Sir Walter Raleigh, another Renaissance English polymath a bit later than Wyatt,
composed a timeless satirical poem about this state of affairs entitled “The Lie.” (Like
Wyatt, Raleigh was imprisoned in the Tower at His Majesty’s pleasure; unlike Wyatt he
was executed there.) In “The Lie,” the speaker’s soul is sent on a “thankless errand”:
telling the smug and powerful that they are hypocrites (as cited in Sylvester, 1984). He
commences by taking on the bedrock foundations of early modern society: the royal
court, which was the seat of government and earthly authority, and the Church,
responsible for the spiritual welfare of the realm:4

Go soul, the body’s guest,
Upon a thankless arrant, [errand]
Fear not to touch the best,
The truth shall be thy warrant:
Go, since I needs must die,
And give the world the lie.
Say to the Court it glows,
And shines like rotten wood,
Say to the Church it shows
What’s good, and doth no good.
If Church and Court reply,
Then give them both the lie. (lines 1-12)

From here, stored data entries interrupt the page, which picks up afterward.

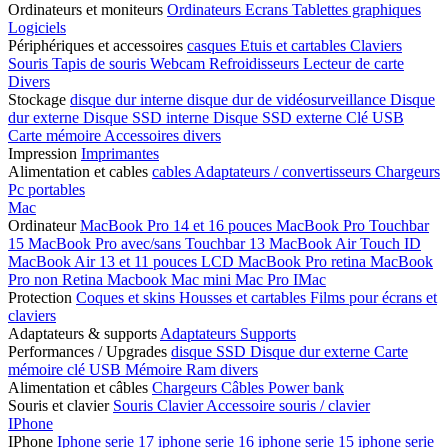
Ordinateurs et moniteurs
Ordinateurs
Ecrans
Tablettes graphiques
Logiciels
Périphériques et accessoires
casques
Etuis et cartables
Claviers
Souris
Tapis de souris
Webcam
Refroidisseurs
Lecteur de carte
Divers
Stockage
disque dur interne
disque dur de vidéosurveillance
Disque
dur externe
Disque SSD interne
Disque SSD externe
Clé USB
Carte mémoire
Accessoires divers
Impression
Imprimantes
Alimentation et cables
cables
Adaptateurs / convertisseurs
Chargeurs
Pc portables
Mac
Ordinateur
MacBook Pro 14 et 16 pouces
MacBook Pro Touchbar
15
MacBook Pro avec/sans Touchbar 13
MacBook Air Touch ID
MacBook Air 13 et 11 pouces LCD
MacBook Pro retina
MacBook
Pro non Retina
Macbook
Mac mini
Mac Pro
IMac
Protection
Coques et skins
Housses et cartables
Films pour écrans et
claviers
Adaptateurs & supports
Adaptateurs
Supports
Performances / Upgrades
disque SSD
Disque dur externe
Carte
mémoire
clé USB
Mémoire Ram
divers
Alimentation et câbles
Chargeurs
Câbles
Power bank
Souris et clavier
Souris
Clavier
Accessoire souris / clavier
IPhone
IPhone
Iphone serie 17
iphone serie 16
iphone serie 15
iphone serie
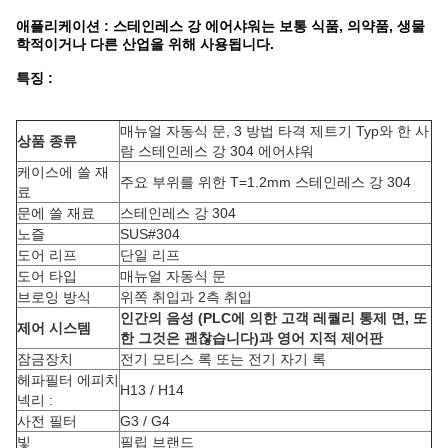
애플리케이션 : 스테인레스 강 에어샤워는 보통 식품, 의약품, 생물
학적이거나 다른 산업을 위해 사용됩니다.
특징 :
매뉴얼 자동식 문, 3 방법 타격 제트기 Typ와 한 사
상품 종류
람 스테인레스 강 304 에어샤워
케이스에 쓸 재
주요 부위를 위한 T=1.2mm 스테인레스 강 304
료
문에 쓸 재료
스테인레스 강 304
노즐
SUS#304
도어 리프
단일 리프
도어 타입
매뉴얼 자동식 문
브로잉 방식
위쪽 취입과 2측 취입
인간의 음성 (PLC에 의한 고객 레퀄리 통제 면, 또
제어 시스템
한 그것은 괜찮습니다)과 영어 지적 제어판
잠금장치
전기 모티스 록 또는 전기 자기 록
헤파필터 에피치
H13 / H14
넥리 :
사전 필터
G3 / G4
빛
필립 브랜드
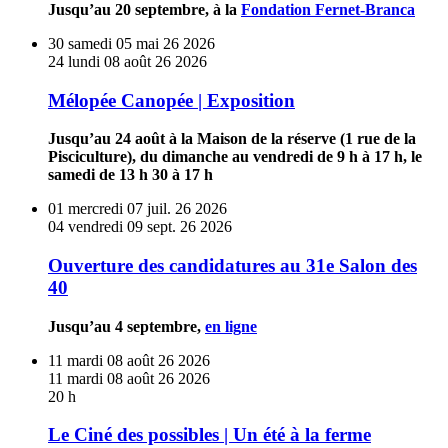
Jusqu’au 20 septembre, à la
Fondation Fernet-Branca
exposition
à
En
30
samedi
05
mai
26
2026
la
savoir
24
lundi
08
août
26
2026
Fondation
plus
Fernet-
sur
Mélopée Canopée | Exposition
Branca
Mélopée
Canopée
Jusqu’au 24 août à la Maison de la réserve (1 rue de la
|
Pisciculture), du dimanche au vendredi de 9 h à 17 h, le
Exposition
samedi de 13 h 30 à 17 h
En
01
mercredi
07
juil.
26
2026
savoir
04
vendredi
09
sept.
26
2026
plus
sur
Ouverture des candidatures au 31e Salon des
Ouverture
40
des
candidatures
Jusqu’au 4 septembre,
en ligne
au
31e
En
11
mardi
08
août
26
2026
Salon
savoir
11
mardi
08
août
26
2026
des
plus
20 h
40
sur
Le
Le Ciné des possibles | Un été à la ferme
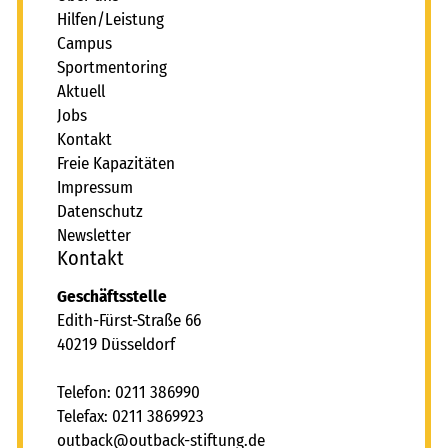
Hilfen/Leistung
Campus
Sportmentoring
Aktuell
Jobs
Kontakt
Freie Kapazitäten
Impressum
Datenschutz
Newsletter
Kontakt
Geschäftsstelle
Edith-Fürst-Straße 66
40219 Düsseldorf
Telefon: 0211 386990
Telefax: 0211 3869923
tb
ck
tb
ck-st
ft
ng
d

The expression “to give the lie (to someone)” means to accuse someone directly and
openly of being untruthful. Raleigh does not exempt educators from his charges: “wit”
excessively “wrangles / In tickle-points of niceness,” while “schools … want profoundness
/ And stand too much on seeming” (lines 43-44 and 63-64; “want” means “lack”).
Given both how much more is empirically known and potentially available in our age,
and how essential an informed citizenry be for a healthy democracy to function, this
systemic failure, this contemporary trahison des clercs, seems, if possible, even more
perilous now than four centuries ago.

This status quo can hardly be sustained indefinitely. Perhaps it is not too soon for
aficionados of classical genres to dig out their reed pipes in anticipation of the next big
thing: viz., pastoral elegy. Since like a train-wreck celebrity addicted to adrenaline,
danger, and drugs, the Humanities seem intent on willful self-destruction, it would only
be fitting, in the spirit of paradiastole, to chant a requiem of lamentation recounting how
they passed mildly away at a ripe old age.